She added: "The advance payments cover roughly two weeks' worth of money. What support is in place for people who are waiting three, four, five, six, seven weeks?"

Former minister Andrew Selous said he warmly welcomed the quicker advance payments, while backbencher Luke Graham (Ochil and South Pershire) said: "He is aware that myself and many other colleagues on these benches have pressed him on the issue of providing support to people during this six-week assessment and transition periods for Universal Credit.

"Can he confirm that Jobcentres in Scotland will proactively offer the advances in support where needed?"

Tory former work and pensions secretary Stephen Crabb defended the system, asking Mr Gauke: "Does he agree that one of the reasons why more people have gone out to work this morning than ever before in our nation's history is that as a Government we've not ducked the challenge of welfare reform, we don't let people languish for years on out-of-work benefits, and that Universal Credit is an essential part of the welfare reform programme?"

Neil Gray, the SNP's social justice spokesman, said: "Isn't the Secretary of State's apparent climbdown on crisis loans and advance payments an admission that Universal Credit is failing?"

Collection entries
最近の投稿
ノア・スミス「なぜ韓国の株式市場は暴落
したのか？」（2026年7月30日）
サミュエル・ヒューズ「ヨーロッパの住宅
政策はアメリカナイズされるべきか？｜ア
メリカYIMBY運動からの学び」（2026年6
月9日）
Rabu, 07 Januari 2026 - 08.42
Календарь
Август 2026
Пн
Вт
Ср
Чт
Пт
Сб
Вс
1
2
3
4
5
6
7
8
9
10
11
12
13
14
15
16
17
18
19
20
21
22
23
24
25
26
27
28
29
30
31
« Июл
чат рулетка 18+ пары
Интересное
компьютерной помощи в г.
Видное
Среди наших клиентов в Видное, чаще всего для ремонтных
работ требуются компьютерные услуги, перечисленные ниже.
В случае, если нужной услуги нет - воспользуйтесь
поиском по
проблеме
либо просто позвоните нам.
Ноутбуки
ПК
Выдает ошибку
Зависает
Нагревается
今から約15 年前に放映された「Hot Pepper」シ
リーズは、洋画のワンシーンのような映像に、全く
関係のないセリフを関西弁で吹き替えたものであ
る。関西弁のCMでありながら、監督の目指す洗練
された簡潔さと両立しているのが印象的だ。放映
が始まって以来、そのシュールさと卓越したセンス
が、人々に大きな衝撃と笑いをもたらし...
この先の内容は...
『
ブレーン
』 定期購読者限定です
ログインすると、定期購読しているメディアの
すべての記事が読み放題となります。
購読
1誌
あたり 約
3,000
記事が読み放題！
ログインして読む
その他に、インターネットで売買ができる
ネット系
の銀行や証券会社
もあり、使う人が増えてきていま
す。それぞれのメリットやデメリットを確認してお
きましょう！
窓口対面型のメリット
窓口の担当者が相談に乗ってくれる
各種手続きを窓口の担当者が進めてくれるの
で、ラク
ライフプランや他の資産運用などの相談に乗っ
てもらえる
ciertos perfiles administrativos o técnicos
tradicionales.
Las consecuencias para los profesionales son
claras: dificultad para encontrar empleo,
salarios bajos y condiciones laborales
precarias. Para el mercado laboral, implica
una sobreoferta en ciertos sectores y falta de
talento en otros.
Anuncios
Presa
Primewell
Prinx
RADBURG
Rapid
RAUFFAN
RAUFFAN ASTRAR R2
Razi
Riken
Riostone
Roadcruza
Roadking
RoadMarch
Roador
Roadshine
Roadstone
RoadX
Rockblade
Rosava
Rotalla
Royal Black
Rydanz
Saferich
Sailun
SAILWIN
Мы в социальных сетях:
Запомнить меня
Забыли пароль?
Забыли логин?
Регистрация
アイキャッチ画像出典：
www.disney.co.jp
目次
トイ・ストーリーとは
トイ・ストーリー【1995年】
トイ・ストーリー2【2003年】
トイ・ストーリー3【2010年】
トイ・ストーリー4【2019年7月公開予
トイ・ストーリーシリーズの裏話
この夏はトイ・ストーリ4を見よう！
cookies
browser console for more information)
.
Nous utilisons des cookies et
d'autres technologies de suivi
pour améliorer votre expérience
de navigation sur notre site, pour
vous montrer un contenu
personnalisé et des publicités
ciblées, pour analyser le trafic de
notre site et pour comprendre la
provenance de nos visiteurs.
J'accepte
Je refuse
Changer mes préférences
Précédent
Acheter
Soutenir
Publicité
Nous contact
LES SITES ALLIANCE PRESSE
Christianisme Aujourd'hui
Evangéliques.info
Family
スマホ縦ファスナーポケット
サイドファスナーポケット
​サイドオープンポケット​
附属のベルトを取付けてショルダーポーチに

▸ **TASKS TO CARRY OUT**:
a) Answer from the Universal Credit excerpt:
(i) What did Andrew Selous say he warmly welcomed?
(ii) In which country does Luke Graham ask whether Jobcentres will proactively offer the advances?
(iii) What role does the excerpt give Neil Gray?
b) Repeat the passage of the Universal Credit excerpt starting with "Former minister Andrew" and going on through "for Universal Credit.", renaming "backbencher" as "MP".
Rely solely on the text; the data is not a source.

▸ **ANSWERS TO THIS EXERCISE**:
a)
(i) The quicker advance payments.
(ii) Scotland.
(iii) The SNP's social justice spokesman.

b)
Former minister Andrew Selous said he warmly welcomed the quicker advance payments, while MP Luke Graham (Ochil and South Pershire) said: "He is aware that myself and many other colleagues on these benches have pressed him on the issue of providing support to people during this six-week assessment and transition periods for Universal Credit.